Read more about the origin of this antenna in this pdf document.
It uses the same principle as a "Fuchs antenna", but the resonant half-wave radiator is replaced by ... a short whip of only 1.2m! One can not expect a big performance of such a small antenna, but my curiosity made me look for some parts in my junkbox and build one anyway ... it never hurts to try, right?
N6ARA makes available a kit with a 3D-printed box (see here), but shipping it to Europe would be very expensive. Luckily, there is a nice construction manual here , it has all the info you need.
I made a box out of pieces of PCB, and after measuring, drilling, filing ... the PCB parts were ready:
After mounting most of the components, this was the intermediate result ...
The final stage was soldering it all toghether, mounting the T50-6 coil, and the resistive SWR bridge.
A back cover was made from clear plexiglass, since people will ask me over and over again "can you open the box to see what's inside?
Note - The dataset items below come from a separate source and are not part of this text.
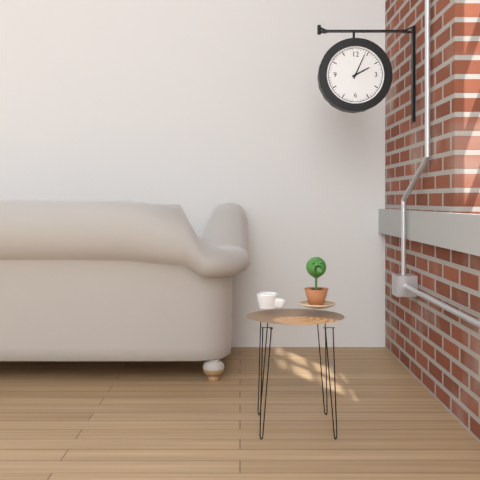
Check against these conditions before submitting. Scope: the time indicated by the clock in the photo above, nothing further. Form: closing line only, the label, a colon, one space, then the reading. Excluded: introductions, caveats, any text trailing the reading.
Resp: 2:04
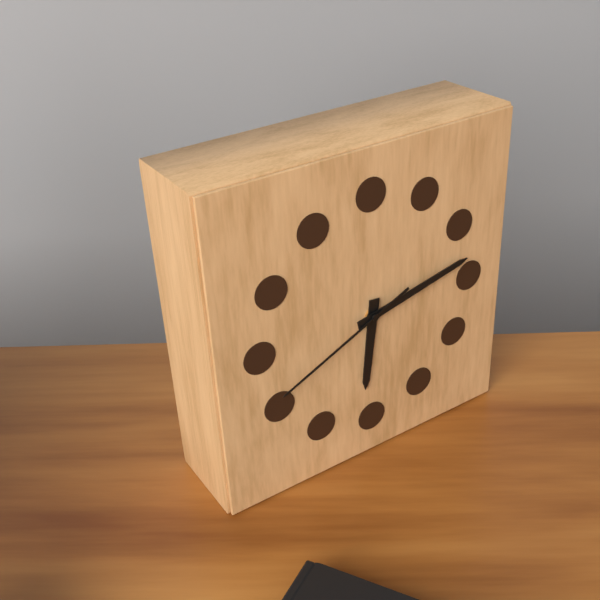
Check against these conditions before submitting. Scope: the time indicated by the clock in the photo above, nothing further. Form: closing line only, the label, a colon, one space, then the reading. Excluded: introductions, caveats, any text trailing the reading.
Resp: 6:13:41
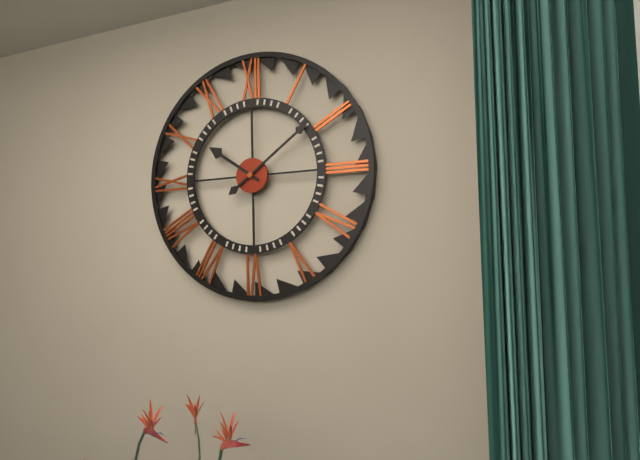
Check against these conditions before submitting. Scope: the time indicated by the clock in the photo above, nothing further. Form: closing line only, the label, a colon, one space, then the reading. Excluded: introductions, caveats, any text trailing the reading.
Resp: 10:09
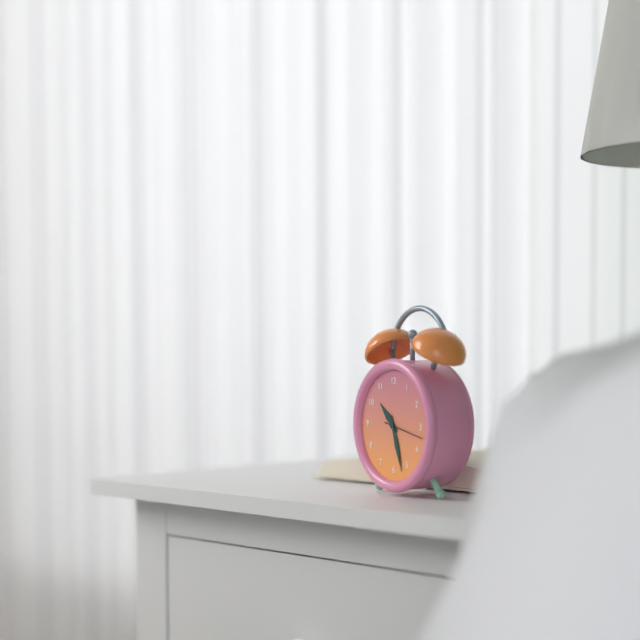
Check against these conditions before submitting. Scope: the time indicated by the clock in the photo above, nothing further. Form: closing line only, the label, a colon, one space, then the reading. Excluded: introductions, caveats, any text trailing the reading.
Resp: 10:27
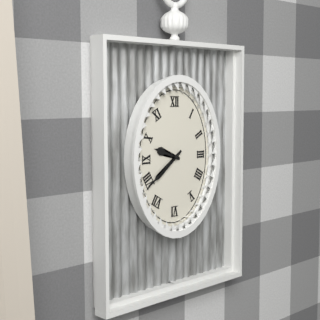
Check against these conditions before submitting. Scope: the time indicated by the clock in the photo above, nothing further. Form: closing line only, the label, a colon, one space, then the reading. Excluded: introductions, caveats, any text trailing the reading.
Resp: 9:39
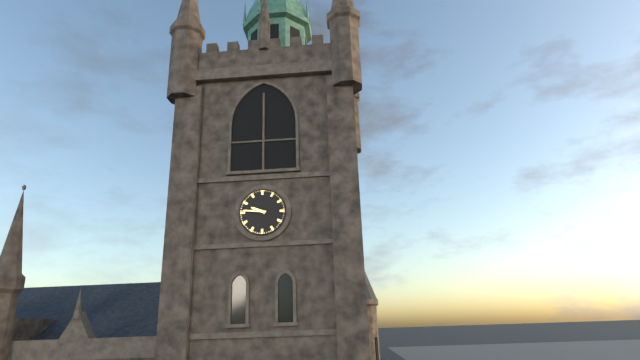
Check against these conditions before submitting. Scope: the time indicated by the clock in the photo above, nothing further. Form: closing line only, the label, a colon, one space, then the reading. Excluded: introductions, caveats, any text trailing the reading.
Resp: 9:46
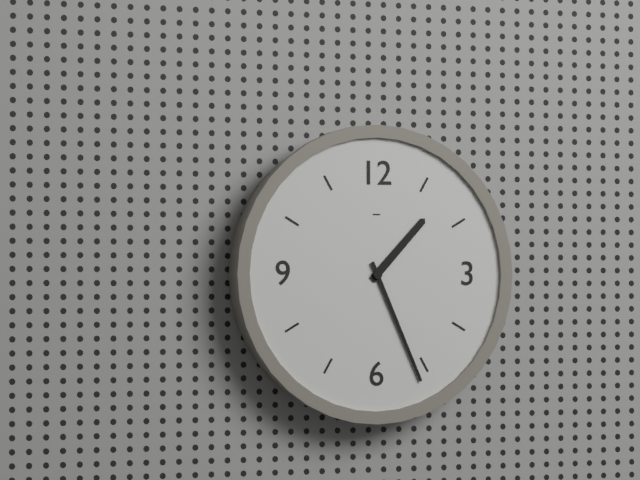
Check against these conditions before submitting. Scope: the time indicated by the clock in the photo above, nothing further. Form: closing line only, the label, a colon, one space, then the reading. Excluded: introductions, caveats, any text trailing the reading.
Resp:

Nooooo, just look through the window! ;-)
My polyvaricon has a maximum capacity of 285 pF, so the high and low ranges would overlap.
I increased the total number of turns to 28, keeping the tap at 12 turns.
This gives a tuning range from 60m up to 10m, in two ranges. The 20m band can be tuned in the LOW and in the HIGH range.
I first did a test as a receive antenna on a Kenwood THF7E, and must say it is a nice small receive antenna. The tuned network acts as a bandpass filter in front of the receiver, which will never hurt.
Switching in the tuning network gives a 6 dB attenuation, which is useful on the low bands (60/40m) in the evening.
But then I wanted to see if you can use this antenna to transmit ...
I set up the TinyGawant on a small magmount on a baking plate, and used the IC-705 at 5W to do some test transmissions for RBN.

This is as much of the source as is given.